Bushs Reise zur Eröffnung der Olympischen Spiele markiert eine Richtungsänderung seiner Außenpolitik

Als George W. Bush 2001 ins Weiße Haus einzog, nannte er China einen „strategischen Rivalen“ und zählte das von Peking protegierte Nordkorea zur „Achse des Bösen“. Nun reist er zur Eröffnung der Olympischen Spiele nach Peking, weil es, wie er im Interview mit der „Washington Post“ sagt, „wichtig ist, China einzubeziehen“. Er ist der erste US-Präsident, der Olympische Spiele außerhalb der USA besucht. Er tut dies trotz Kritik von Menschenrechtsgruppen und Abgeordneten, vor allem der Demokraten, die einen härteren Kurs fordern. Bushs Annäherungskurs ist nicht populär. Im Wahlkampf der Kandidaten für den Kongress und das Weiße Haus dient China als Sündenbock für die Wirtschaftsprobleme und das Handelsdefizit der USA. Die Chinapolitik ist ein herausragendes Beispiel für Bushs Wandel vom Falken zum Diplomaten zwischen dem Beginn und dem Ausklang seiner acht Jahre als Präsident.

Das Interview belegt: Es war eine bewusste Entscheidung in der Einsicht, dass die USA ihre Interessen besser durch Kooperation mit der aufsteigenden Supermacht als durch Konfrontation erreichen. Er fahre zur Eröffnung der Olympischen Spiele, „weil ich dem chinesischen Volk meinen Respekt zeigen möchte; dies ist stolzer Moment für China“, sagt Bush. Das Abkommen mit Nordkorea über nukleare Abrüstung wäre ohne Pekings Hilfe nicht zustande gekommen, analysiert die „Washington Post“. Auch die Iranpolitik und die Lage im Irak wären ohne Chinas Stillhalten in den UN und anderen Gremien noch schwieriger. Peking hat zudem seine Währung aufgewertet, wie von den USA gefordert.

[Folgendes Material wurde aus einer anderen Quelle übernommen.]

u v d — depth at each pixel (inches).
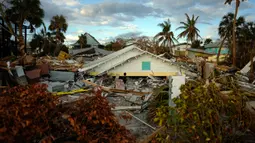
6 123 106.4
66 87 426.3
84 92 388.2
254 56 601.0
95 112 131.7
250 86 274.5
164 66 737.6
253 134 146.5
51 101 129.6
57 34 1819.6
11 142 104.8
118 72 720.3
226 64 1066.1
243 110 139.1
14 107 112.3
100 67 730.2
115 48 1964.8
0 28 630.5
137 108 292.4
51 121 127.2
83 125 130.3
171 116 145.3
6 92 130.3
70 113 137.3
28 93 122.0
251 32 1228.5
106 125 140.3
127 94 389.4
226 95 168.6
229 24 1301.7
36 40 1610.5
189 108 132.9
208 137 120.6
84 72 670.5
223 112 138.3
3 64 375.2
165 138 144.9
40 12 1119.0
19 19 981.8
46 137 116.6
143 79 666.2
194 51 1766.7
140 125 232.2
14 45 748.6
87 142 125.8
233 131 132.3
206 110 128.6
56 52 1680.6
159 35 1663.4
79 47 2320.4
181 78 220.7
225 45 1651.1
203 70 299.1
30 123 111.4
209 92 141.4
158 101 261.7
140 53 761.0
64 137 131.8
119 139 134.1
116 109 286.0
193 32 1690.5
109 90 404.5
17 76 362.0
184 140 133.7
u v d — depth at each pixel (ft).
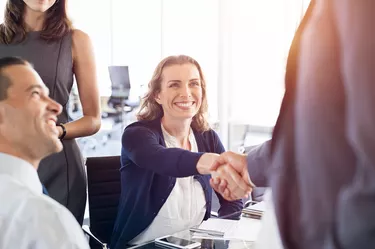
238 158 3.89
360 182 1.38
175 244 4.89
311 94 1.55
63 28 6.07
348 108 1.42
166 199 5.95
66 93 6.11
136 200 5.93
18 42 5.83
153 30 19.02
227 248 4.71
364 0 1.33
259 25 15.39
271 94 14.98
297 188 1.65
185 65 6.21
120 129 20.17
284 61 1.89
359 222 1.38
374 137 1.29
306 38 1.62
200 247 4.77
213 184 4.22
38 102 3.40
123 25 20.20
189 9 17.70
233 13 16.15
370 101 1.29
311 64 1.57
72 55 6.15
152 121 6.29
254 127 15.39
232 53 16.22
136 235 5.90
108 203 7.16
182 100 6.13
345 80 1.41
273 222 2.14
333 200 1.48
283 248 1.73
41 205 3.02
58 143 3.56
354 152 1.43
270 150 1.96
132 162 6.07
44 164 5.68
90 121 6.12
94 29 20.63
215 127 16.21
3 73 3.33
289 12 13.65
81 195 6.19
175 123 6.27
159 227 5.92
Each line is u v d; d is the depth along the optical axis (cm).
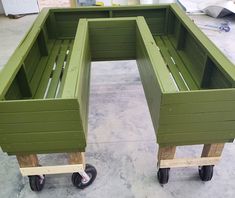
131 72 271
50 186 159
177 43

Bushs Amtszeit hatte mit einem ernsten Konflikt begonnen. Im April 2001 streifte ein chinesischer Jagdflieger ein Aufklärungsflugzeug der US-Navy, es musste notlanden. Nach US-Angaben geschah das im internationalen Luftraum vor Chinas Küste, laut Peking im chinesischen Luftraum. China hielt Flugzeug und Besatzung tagelang fest. „Unsere Lehre war: Wir brauchen schnellere Kommunikation mit einer so großen und wichtigen Nation wie China“, sagt Bush nun. Nach dem Terroranschlag vom September 2001 waren die USA erst recht auf internationale Kooperation angewiesen.

Bush besucht China nun zum vierten Mal. Kein Präsident vor ihm war mehr als ein Mal dort. Er wird zum 15. Mal mit Chinas Präsidenten sprechen – ohne zu wissen, wie viel er damit erreicht. Es sei „wirklich schwer zu sagen“, ob die Menschenrechtslage sich in den acht Jahren verbessert habe, bekennt Bush. Er spreche offen über die Probleme, ermuntere vor allem dazu, „Religionsfreiheit nicht zu fürchten“, sondern als Nutzen für die Gesellschaft zu sehen. Die chinesischen Führer „hören zu, sie wirken interessiert“, sagt Bush über die Reaktionen.

Er wird demonstrativ einen christlichen Gottesdienst in Peking besuchen, aber keine Untergrundkirche, wie das Menschenrechtler und Amerikas religiöse Rechte fordern. Vor der Abreise hat Bush chinesische Dissidenten im Weißen Haus empfangen, jedoch nicht im Oval Office, sondern anderen Räumen. Der Vorschlag, Bush solle in Peking eine Rede im Stile Ronald Reagans in Berlin halten – „Mr. Gorbatschow, reißen Sie diese Mauer nieder!“ –, wurde verworfen, um die Gastgeber nicht zu verärgern.

Bush hatte China 1975 für mehrere Wochen besucht, als sein Vater dort US- Botschafter war. Sein damaliger Dolmetscher Yang Jiechi, den die Bushs „Tiger“ nannten, ist jetzt Chinas Außenminister.